# Gaggia Classic - Ticking/Clicking noise when steam selected



## RichardH (Aug 5, 2016)

Hi All

I have had the machine for around 10 years and have stripped it down and serviced it several times during that time. I need to replace the steam valve at some point as it leaks.

I have noticed a lack of pressure when frothing milk recently and it also clicks quite frequently. Could this be the steam thermostat?

If faulty, rather than buying a replacement stat, I thought it maybe better to add a PID instead.

What are your thoughts please?

Many thanks

Richard


----------



## RichardH (Aug 5, 2016)

Any suggestions please?


----------



## timmyjj21 (May 10, 2015)

I'm unsure of the ticking/clicking noise.

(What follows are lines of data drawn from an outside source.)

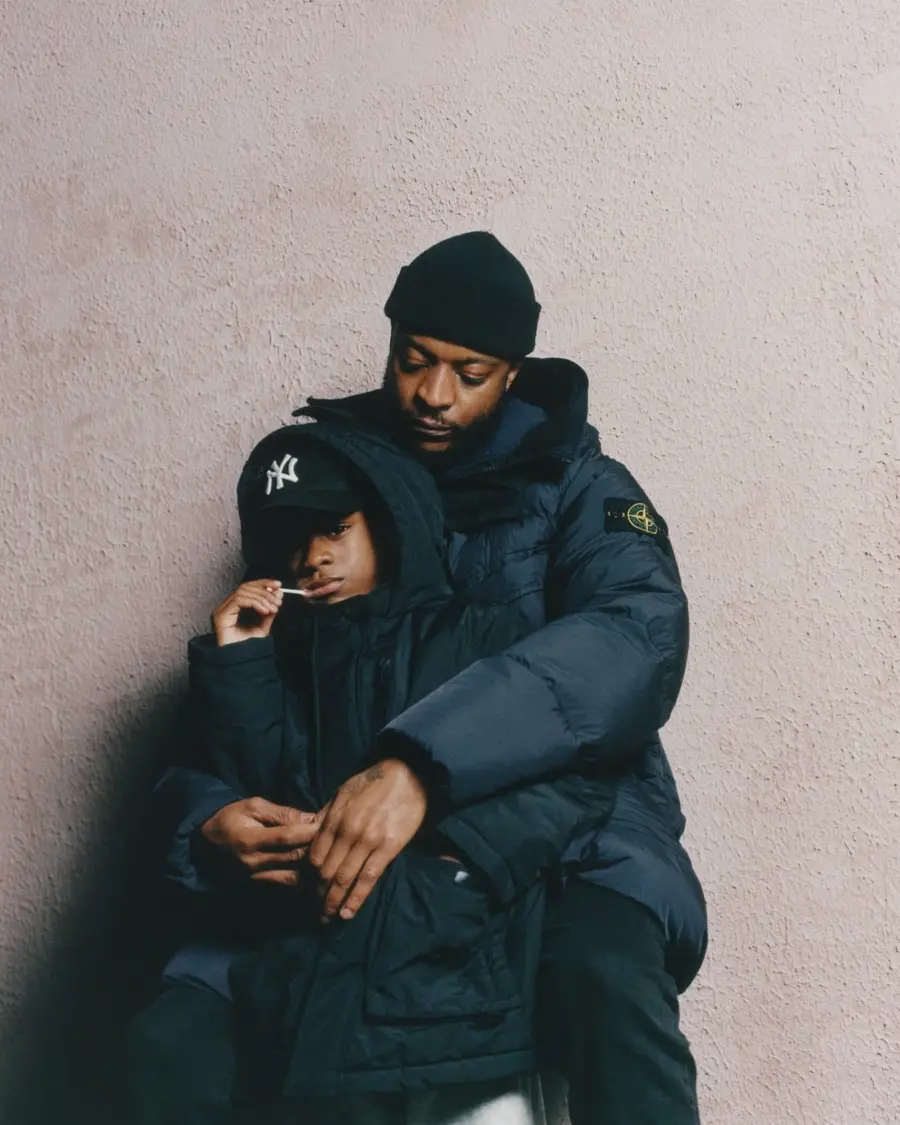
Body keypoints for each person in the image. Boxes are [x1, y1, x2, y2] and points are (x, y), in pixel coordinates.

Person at [150, 231, 707, 1125]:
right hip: (338, 834)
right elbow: (257, 699)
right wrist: (207, 821)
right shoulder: (334, 477)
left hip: (574, 832)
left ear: (513, 374)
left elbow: (635, 638)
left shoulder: (582, 487)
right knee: (183, 1037)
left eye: (470, 372)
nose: (434, 394)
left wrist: (421, 766)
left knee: (607, 978)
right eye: (413, 361)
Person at [127, 424, 612, 1124]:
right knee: (167, 1051)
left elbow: (565, 776)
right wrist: (238, 666)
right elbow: (241, 791)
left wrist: (453, 861)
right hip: (291, 946)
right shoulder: (269, 656)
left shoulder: (478, 634)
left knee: (347, 1078)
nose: (312, 557)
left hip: (428, 941)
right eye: (291, 538)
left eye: (335, 528)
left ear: (389, 519)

There isnt a lot inside the Classic that can actually make a noise and I would consider the thermostats to be the likely suspect.

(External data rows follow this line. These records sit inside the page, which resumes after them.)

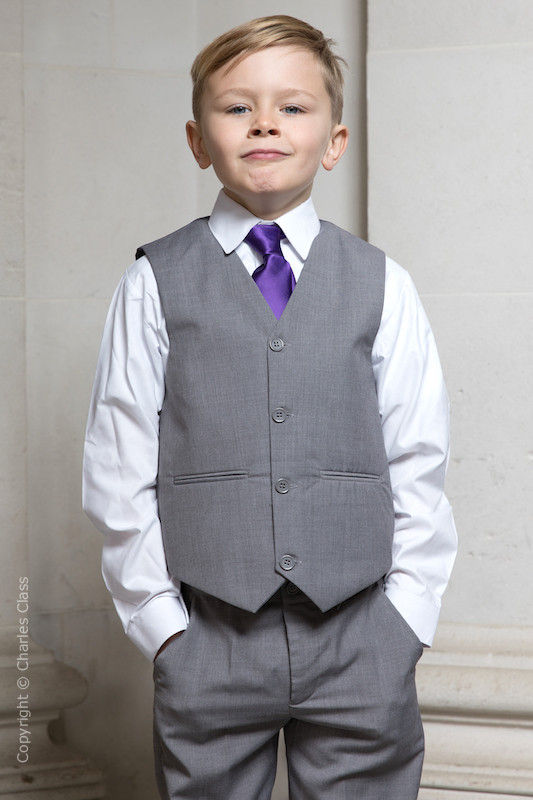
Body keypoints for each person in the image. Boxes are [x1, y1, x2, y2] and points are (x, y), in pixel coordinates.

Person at [82, 13, 458, 800]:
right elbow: (118, 466)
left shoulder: (381, 283)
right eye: (236, 107)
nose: (263, 123)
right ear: (198, 141)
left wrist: (406, 618)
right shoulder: (153, 282)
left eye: (291, 106)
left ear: (334, 141)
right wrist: (163, 630)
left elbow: (417, 459)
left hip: (360, 636)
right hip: (209, 637)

Does it correspond to the temperature light turning on and off?


----------



## RichardH (Aug 5, 2016)

Hi, the steam light doesn't flicker in time with the clicks. It sounds a bit like a hot car engine just after it has been switched off. I have removed the stats, but I'll see if I have time tomorrow to rebuild and I will post a short video clip. Thanks for responding !

Richard


----------



## Samyworld1 (Sep 20, 2020)

I know it is a very old post @RichardH

but did you manage to figure it out? 
i have exact same issue with gaggia baby class



RichardH said:


> Hi, the steam light doesn't flicker in time with the clicks. It sounds a bit like a hot car engine just after it has been switched off. I have removed the stats, but I'll see if I have time tomorrow to rebuild and I will post a short video clip. Thanks for responding !
> 
> Richard


----------



## El carajillo (Mar 16, 2013)

Is it the solenoid that is clicking ? = stuck / sticking ?


----------



## Samyworld1 (Sep 20, 2020)

El carajillo said:


> Is it the solenoid that is clicking ? = stuck / sticking ?


 Not sure

just when the steam switch is pressed

it starts clicking while heating up steam

also the ready light never goes on anymore


----------



## El carajillo (Mar 16, 2013)

Try changing the steam stat. Easy job, do not over tighten the new stat, it is easy to shear off the fixing stud.

Ready light not coming on could be because the boiler is not up to temperature.


----------